Professor of Law
Interests: law and economics; corporate law; managerial economics
Stephen Marks has been a distinguished member of the Boston University community for many years. He began his teaching career in 1981 at the University’s School of Management, where he taught courses in banking, finance, investments, corporations, economics and decision making. Since joining the School of Law faculty in 1988, Professor Marks has taught courses in corporations, securities regulation and law and economics. “I enjoy these subjects because they are so relevant for students,” he says. “In every practice area, lawyers come face-to-face with corporations, for example. And economics provides students with a powerful and rigorous tool for analyzing law and legal institutions.”

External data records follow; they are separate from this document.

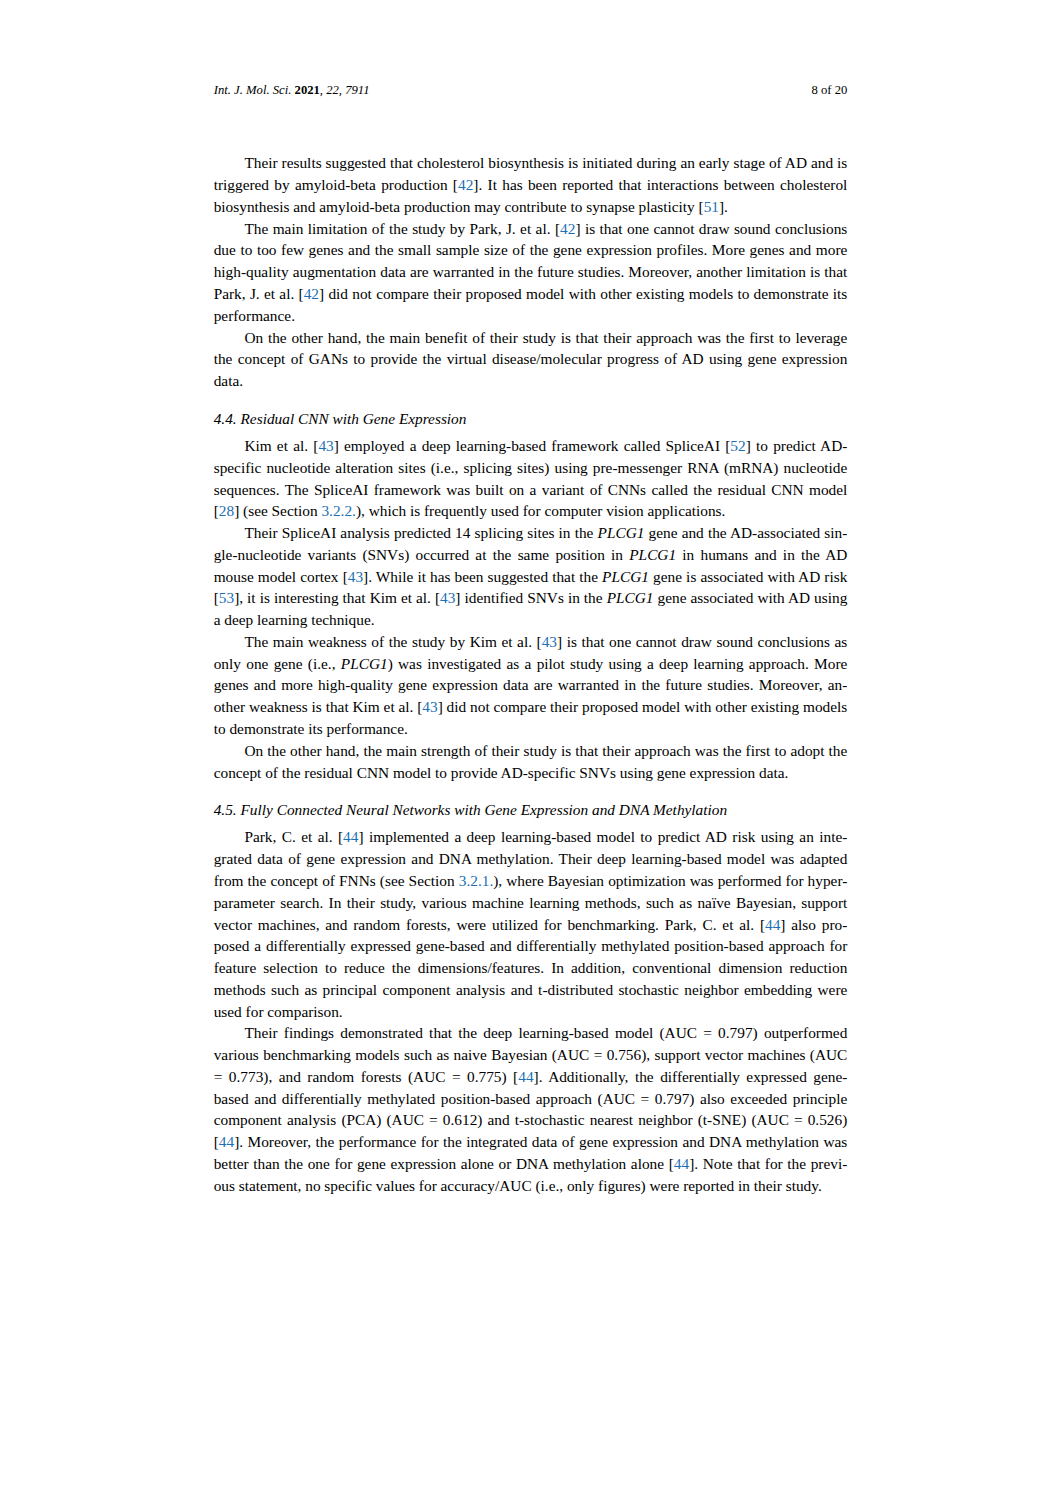Int. J. Mol. Sci. 2021, 22, 7911
8 of 20
Their results suggested that cholesterol biosynthesis is initiated during an early stage of AD and is triggered by amyloid-beta production [42]. It has been reported that interactions between cholesterol biosynthesis and amyloid-beta production may contribute to synapse plasticity [51].
The main limitation of the study by Park, J. et al. [42] is that one cannot draw sound conclusions due to too few genes and the small sample size of the gene expression profiles. More genes and more high-quality augmentation data are warranted in the future studies. Moreover, another limitation is that Park, J. et al. [42] did not compare their proposed model with other existing models to demonstrate its performance.
On the other hand, the main benefit of their study is that their approach was the first to leverage the concept of GANs to provide the virtual disease/molecular progress of AD using gene expression data.
4.4. Residual CNN with Gene Expression
Kim et al. [43] employed a deep learning-based framework called SpliceAI [52] to predict AD-specific nucleotide alteration sites (i.e., splicing sites) using pre-messenger RNA (mRNA) nucleotide sequences. The SpliceAI framework was built on a variant of CNNs called the residual CNN model [28] (see Section 3.2.2.), which is frequently used for computer vision applications.
Their SpliceAI analysis predicted 14 splicing sites in the PLCG1 gene and the AD-associated single-nucleotide variants (SNVs) occurred at the same position in PLCG1 in humans and in the AD mouse model cortex [43]. While it has been suggested that the PLCG1 gene is associated with AD risk [53], it is interesting that Kim et al. [43] identified SNVs in the PLCG1 gene associated with AD using a deep learning technique.
The main weakness of the study by Kim et al. [43] is that one cannot draw sound conclusions as only one gene (i.e., PLCG1) was investigated as a pilot study using a deep learning approach. More genes and more high-quality gene expression data are warranted in the future studies. Moreover, another weakness is that Kim et al. [43] did not compare their proposed model with other existing models to demonstrate its performance.
On the other hand, the main strength of their study is that their approach was the first to adopt the concept of the residual CNN model to provide AD-specific SNVs using gene expression data.
4.5. Fully Connected Neural Networks with Gene Expression and DNA Methylation
Park, C. et al. [44] implemented a deep learning-based model to predict AD risk using an integrated data of gene expression and DNA methylation. Their deep learning-based model was adapted from the concept of FNNs (see Section 3.2.1.), where Bayesian optimization was performed for hyper-parameter search. In their study, various machine learning methods, such as naïve Bayesian, support vector machines, and random forests, were utilized for benchmarking. Park, C. et al. [44] also proposed a differentially expressed gene-based and differentially methylated position-based approach for feature selection to reduce the dimensions/features. In addition, conventional dimension reduction methods such as principal component analysis and t-distributed stochastic neighbor embedding were used for comparison.
Their findings demonstrated that the deep learning-based model (AUC = 0.797) outperformed various benchmarking models such as naive Bayesian (AUC = 0.756), support vector machines (AUC = 0.773), and random forests (AUC = 0.775) [44]. Additionally, the differentially expressed gene-based and differentially methylated position-based approach (AUC = 0.797) also exceeded principle component analysis (PCA) (AUC = 0.612) and t-stochastic nearest neighbor (t-SNE) (AUC = 0.526) [44]. Moreover, the performance for the integrated data of gene expression and DNA methylation was better than the one for gene expression alone or DNA methylation alone [44]. Note that for the previous statement, no specific values for accuracy/AUC (i.e., only figures) were reported in their study.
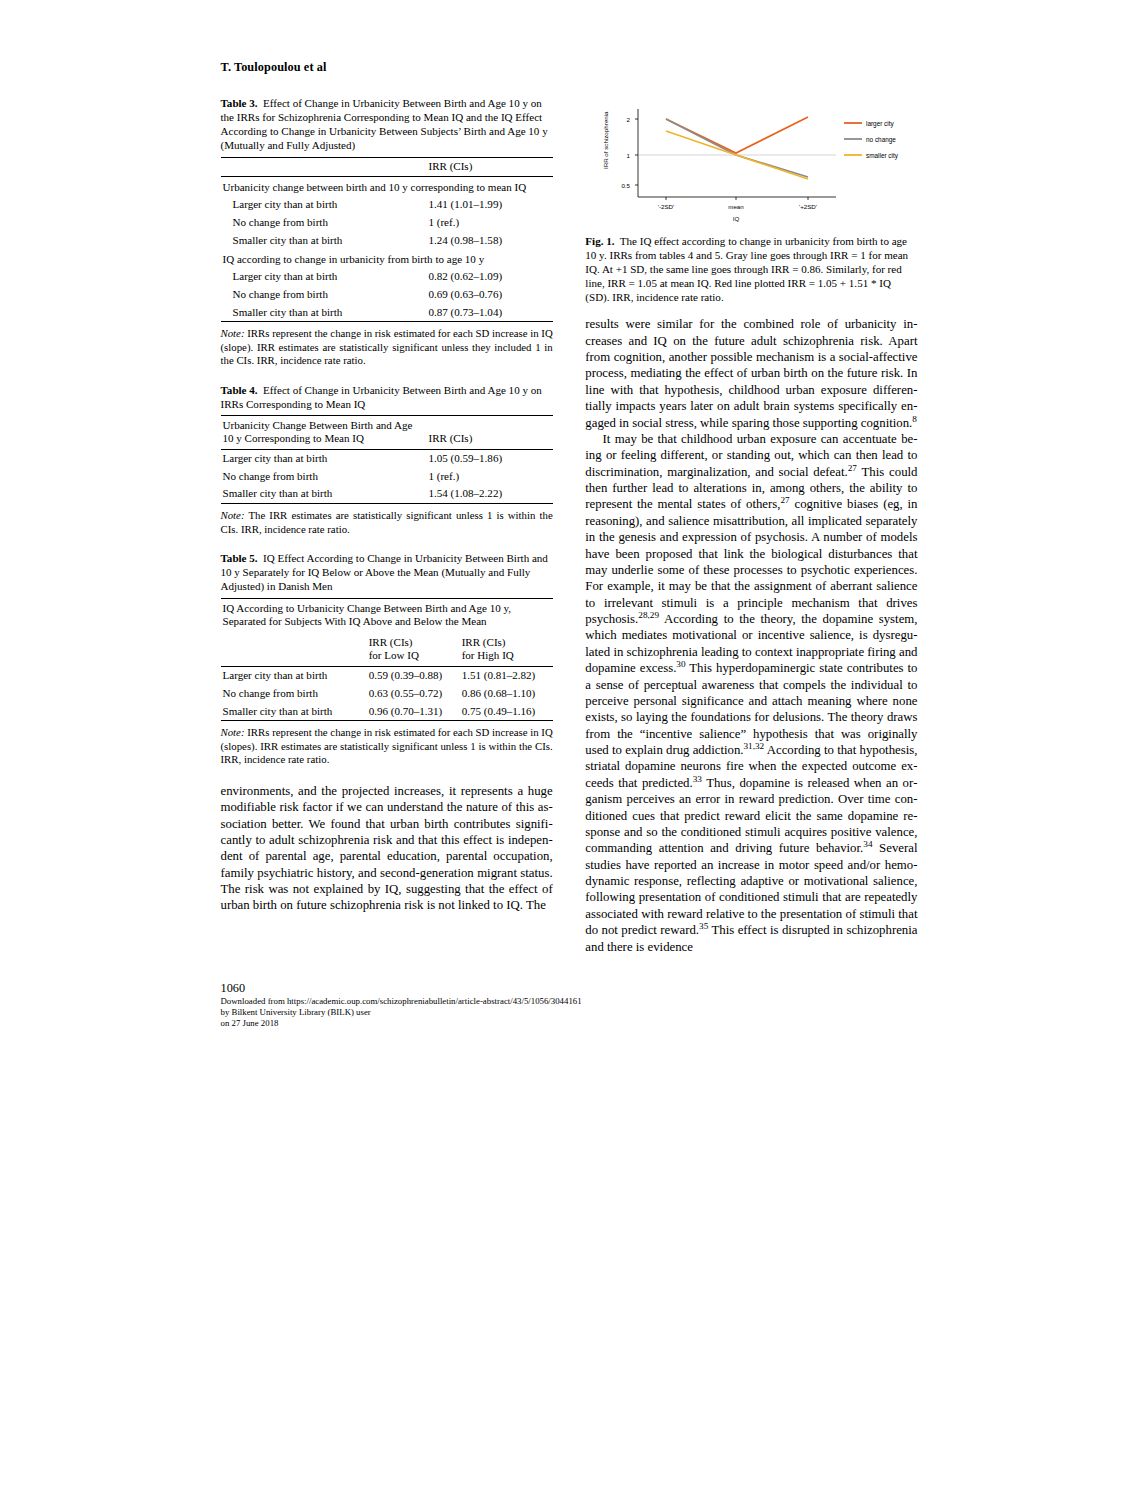T. Toulopoulou et al
Table 3. Effect of Change in Urbanicity Between Birth and Age 10 y on the IRRs for Schizophrenia Corresponding to Mean IQ and the IQ Effect According to Change in Urbanicity Between Subjects’ Birth and Age 10 y (Mutually and Fully Adjusted)
| | IRR (CIs) |
| --- | --- |
| Urbanicity change between birth and 10 y corresponding to mean IQ |
| Larger city than at birth | 1.41 (1.01–1.99) |
| No change from birth | 1 (ref.) |
| Smaller city than at birth | 1.24 (0.98–1.58) |
| IQ according to change in urbanicity from birth to age 10 y |
| Larger city than at birth | 0.82 (0.62–1.09) |
| No change from birth | 0.69 (0.63–0.76) |
| Smaller city than at birth | 0.87 (0.73–1.04) |
Note: IRRs represent the change in risk estimated for each SD increase in IQ (slope). IRR estimates are statistically significant unless they included 1 in the CIs. IRR, incidence rate ratio.
Table 4. Effect of Change in Urbanicity Between Birth and Age 10 y on IRRs Corresponding to Mean IQ
| Urbanicity Change Between Birth and Age 10 y Corresponding to Mean IQ | IRR (CIs) |
| --- | --- |
| Larger city than at birth | 1.05 (0.59–1.86) |
| No change from birth | 1 (ref.) |
| Smaller city than at birth | 1.54 (1.08–2.22) |
Note: The IRR estimates are statistically significant unless 1 is within the CIs. IRR, incidence rate ratio.
Table 5. IQ Effect According to Change in Urbanicity Between Birth and 10 y Separately for IQ Below or Above the Mean (Mutually and Fully Adjusted) in Danish Men
| IQ According to Urbanicity Change Between Birth and Age 10 y, Separated for Subjects With IQ Above and Below the Mean |
| | IRR (CIs) for Low IQ | IRR (CIs) for High IQ |
| Larger city than at birth | 0.59 (0.39–0.88) | 1.51 (0.81–2.82) |
| No change from birth | 0.63 (0.55–0.72) | 0.86 (0.68–1.10) |
| Smaller city than at birth | 0.96 (0.70–1.31) | 0.75 (0.49–1.16) |
Note: IRRs represent the change in risk estimated for each SD increase in IQ (slopes). IRR estimates are statistically significant unless 1 is within the CIs. IRR, incidence rate ratio.
environments, and the projected increases, it represents a huge modifiable risk factor if we can understand the nature of this association better. We found that urban birth contributes significantly to adult schizophrenia risk and that this effect is independent of parental age, parental education, parental occupation, family psychiatric history, and second-generation migrant status. The risk was not explained by IQ, suggesting that the effect of urban birth on future schizophrenia risk is not linked to IQ. The
2 1 0.5 IRR of schizophrenia '-2SD' mean '+2SD' IQ larger city no change smaller city
Fig. 1. The IQ effect according to change in urbanicity from birth to age 10 y. IRRs from tables 4 and 5. Gray line goes through IRR = 1 for mean IQ. At +1 SD, the same line goes through IRR = 0.86. Similarly, for red line, IRR = 1.05 at mean IQ. Red line plotted IRR = 1.05 + 1.51 * IQ (SD). IRR, incidence rate ratio.
results were similar for the combined role of urbanicity increases and IQ on the future adult schizophrenia risk. Apart from cognition, another possible mechanism is a social-affective process, mediating the effect of urban birth on the future risk. In line with that hypothesis, childhood urban exposure differentially impacts years later on adult brain systems specifically engaged in social stress, while sparing those supporting cognition.8
It may be that childhood urban exposure can accentuate being or feeling different, or standing out, which can then lead to discrimination, marginalization, and social defeat.27 This could then further lead to alterations in, among others, the ability to represent the mental states of others,27 cognitive biases (eg, in reasoning), and salience misattribution, all implicated separately in the genesis and expression of psychosis. A number of models have been proposed that link the biological disturbances that may underlie some of these processes to psychotic experiences. For example, it may be that the assignment of aberrant salience to irrelevant stimuli is a principle mechanism that drives psychosis.28,29 According to the theory, the dopamine system, which mediates motivational or incentive salience, is dysregulated in schizophrenia leading to context inappropriate firing and dopamine excess.30 This hyperdopaminergic state contributes to a sense of perceptual awareness that compels the individual to perceive personal significance and attach meaning where none exists, so laying the foundations for delusions. The theory draws from the “incentive salience” hypothesis that was originally used to explain drug addiction.31,32 According to that hypothesis, striatal dopamine neurons fire when the expected outcome exceeds that predicted.33 Thus, dopamine is released when an organism perceives an error in reward prediction. Over time conditioned cues that predict reward elicit the same dopamine response and so the conditioned stimuli acquires positive valence, commanding attention and driving future behavior.34 Several studies have reported an increase in motor speed and/or hemodynamic response, reflecting adaptive or motivational salience, following presentation of conditioned stimuli that are repeatedly associated with reward relative to the presentation of stimuli that do not predict reward.35 This effect is disrupted in schizophrenia and there is evidence
1060
Downloaded from https://academic.oup.com/schizophreniabulletin/article-abstract/43/5/1056/3044161
by Bilkent University Library (BILK) user
on 27 June 2018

Co-author of the textbook Managerial Economics (fourth edition), published in 2002, Professor Marks’ work has appeared widely in journals of law and economics. In collaboration with his School of Law colleague Alan Feld, he wrote the 1997 article “Legal Differences Without Economic Distinctions: Points, Penalties, and the Market for Mortgages,” for the Boston University Law Review. In 1996, he co-authored “Teaching Macroeconomics by the Case Method” for the Journal of Economic Education. He also authored the chapter “The Separation of Ownership and Control” for the 1998 Encyclopedia of Law and Economics.
Professor Marks’ home life is perhaps equally as distinguished. He and his wife are home schooling their children and, as students of Spanish themselves, raising them to be bilingual. Professor Marks is active in the peace and justice movement, and also dabbles in guitar, saxophone and violin.